The classic approach to include a categorical variable into the modeling process involves dummy variable coding
. A categorical variable with k classes of qualitative (non-numerical) information is replaced by a set of k-1 quantitative dummy variables. The dummy variables are defined by the present (have a value of 1) or absent of the class values (have a value of 0). The class left out is called the reference class, to which the other classes are compared when interpreting the effects of dummy variables on response. The classic approach instructs that the complete set of k-1 dummy variables is included in the model regardless of the number of dummy variables that are declared non-significant. This approach is problematic when the number of classes is large, which is typically the case in big data applications. By chance alone, as the number of classes increases, the probability of one or more dummy variables being declared non-significant increases. To put all the dummy variables in the model effectively adds “noise” or unreliability to the model, as non-significant variables are known to be “noisy.” Intuitively, a large set of inseparable dummy variables poses a difficulty in model building, in that they quickly “fill up” the model not allowing room for other variables.
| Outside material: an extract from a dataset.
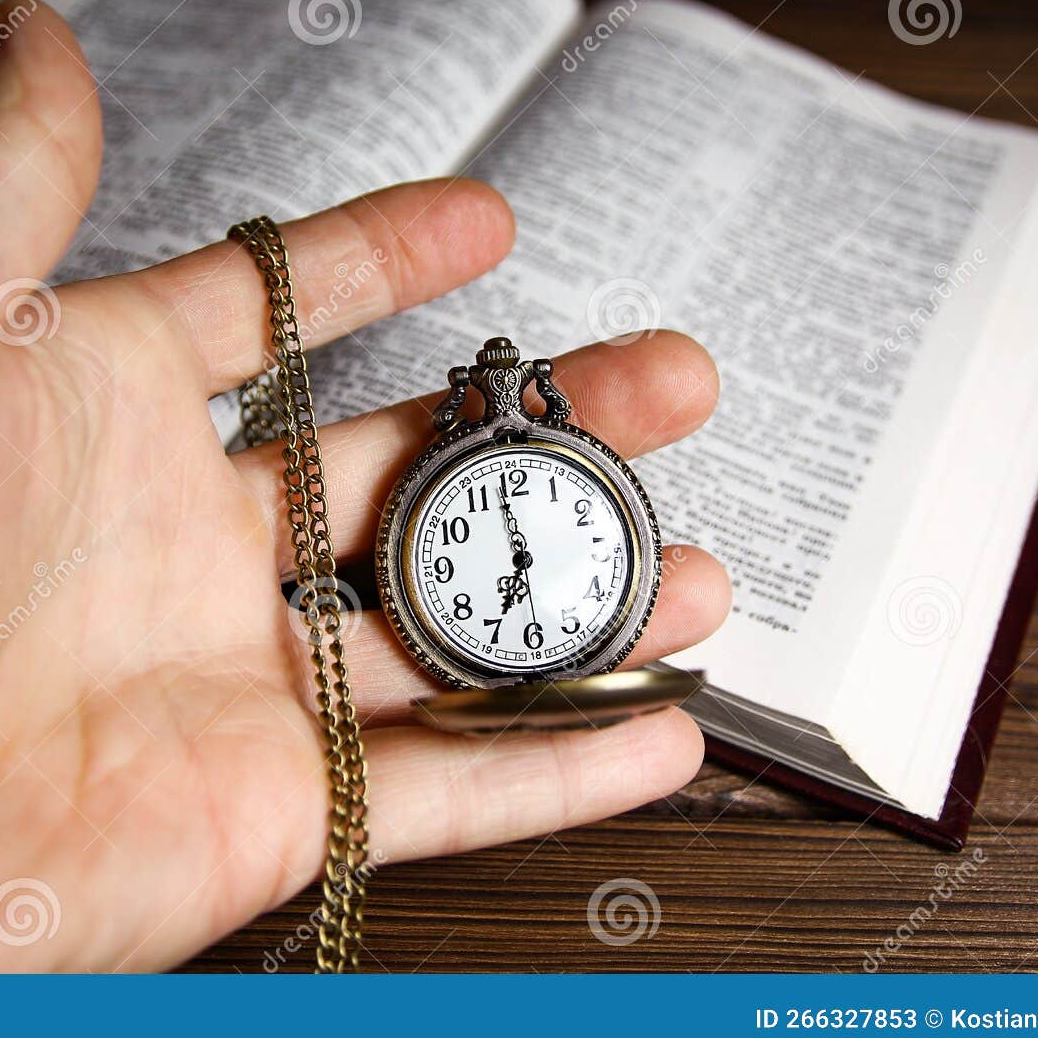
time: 6:58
The purpose of this article is to present the GenIQ Model
©’s approach of treating a categorical variable for model inclusion, as it explicitly addresses the problems associated with a large set of dummy variables. It reduces the number of classes by merging (smoothing or averaging) the classes with comparable values of the target variable under study, which for the application of response modeling is the response rate. The smoothed
categorical variable, now with fewer classes, is less likely to add noise in the model and allows more room for other variables to get into the model.